I wonder if nanoscience will develop a very distinct culture through the rapid communication of graduate students that use blogs and message boards skillfully. Nanoscience and blogs are coming of age at the same time. Computer science and electrical engineering have a very well defined geek culture. Will nanoscience be absorbed into that or will it become it's own entity? I predict that most nanoscience students will be obsessed with ethnic food because of the extremely diverse groups of people that nanoscience labs bring together.
I assume that the average slashdot reader is a caffeine guzzling, late night working, star trek watching, science fiction reading, anime watching, video game playing, gadget loving, tinkerer. Stores like Thinkgeek market nerdy toys to them accordingly. Geeks got that way by turning each other on to these things through message board posts, emails, and blog entries. They were some of the first adopters of rapid online forms of communication so their culture rapidly evolved into what we see today and continues to change as rapidly.

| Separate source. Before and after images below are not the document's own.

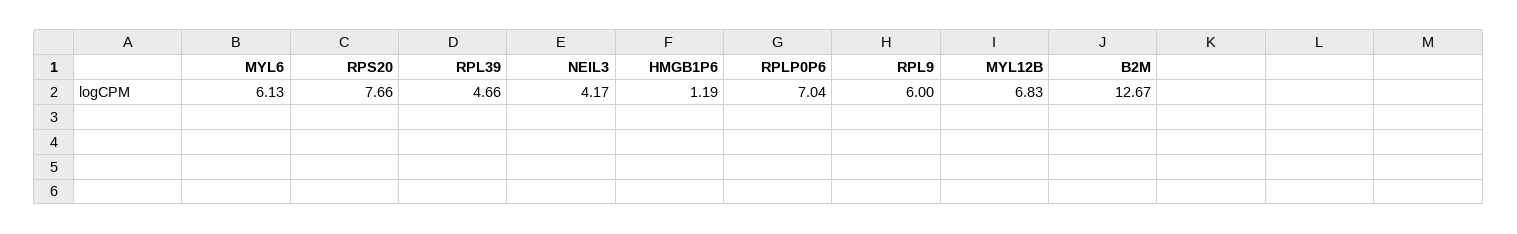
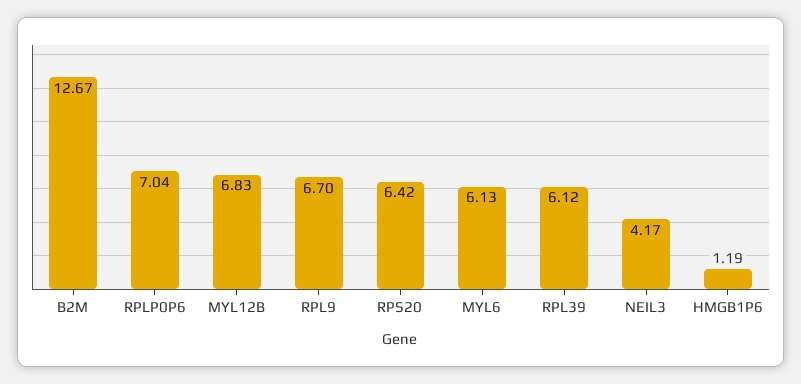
  {
    "MYL6": 6.13,
-   "RPS20": 7.66,
+   "RPS20": 6.42,
-   "RPL39": 4.66,
+   "RPL39": 6.12,
    "NEIL3": 4.17,
    "HMGB1P6": 1.19,
    "RPLP0P6": 7.04,
-   "RPL9": 6,
+   "RPL9": 6.7,
    "MYL12B": 6.83,
    "B2M": 12.67
  }

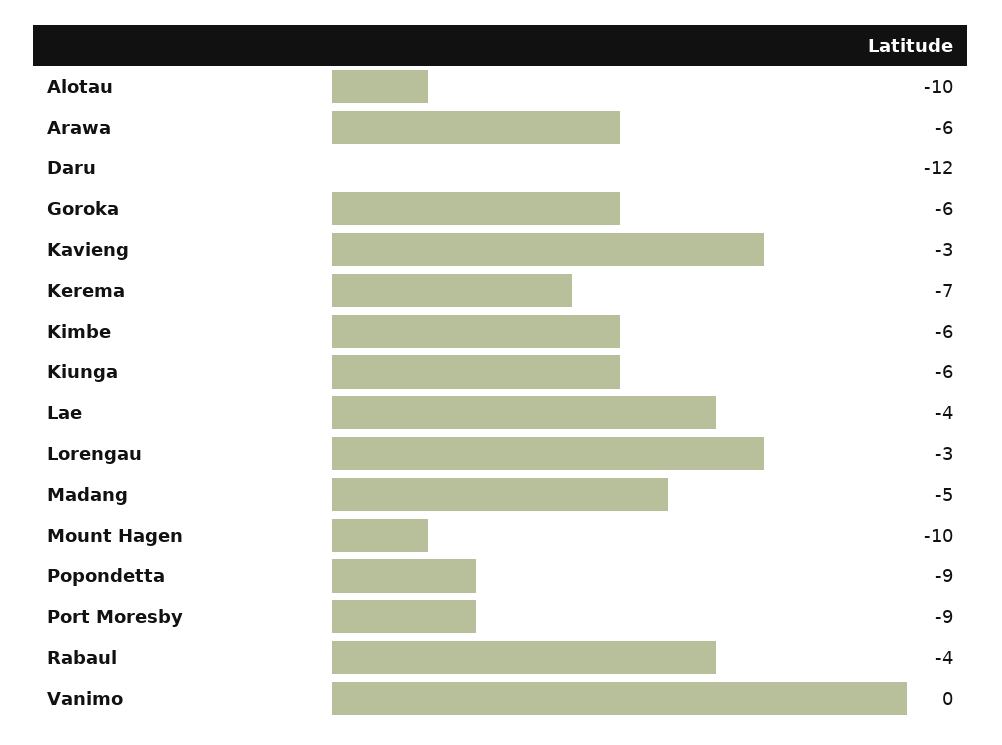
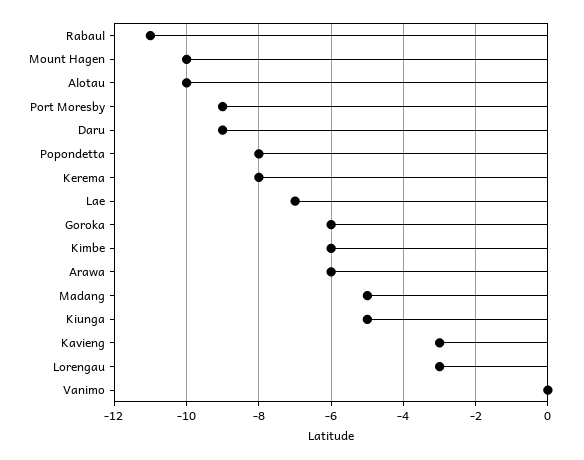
  {
    "Alotau": -10,
    "Arawa": -6,
-   "Daru": -12,
+   "Daru": -9,
    "Goroka": -6,
    "Kavieng": -3,
-   "Kerema": -7,
+   "Kerema": -8,
    "Kimbe": -6,
-   "Kiunga": -6,
+   "Kiunga": -5,
-   "Lae": -4,
+   "Lae": -7,
    "Lorengau": -3,
    "Madang": -5,
    "Mount Hagen": -10,
-   "Popondetta": -9,
+   "Popondetta": -8,
    "Port Moresby": -9,
-   "Rabaul": -4,
+   "Rabaul": -11,
    "Vanimo": 0
  }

The modal organic chemistry graduate student is an overworked, name-dropping, chain-smoking, alcoholic with no hobbies. I suspect that this style developed over the past hundred years rather than the last ten. I imagine that organic chemist culture will become more homogenous with the advent of websites like The Chem Blog that humorously and accurately portray the lifestyle of a graduate student in organic synthesis. How would we describe the average nanoscientist? Perhaps we will be able to make some predictions about this when the first large nanoscience online communities develop. Computer science and Electrical Engineering types seem to have about a decade long head start on us, but we are catching up quickly.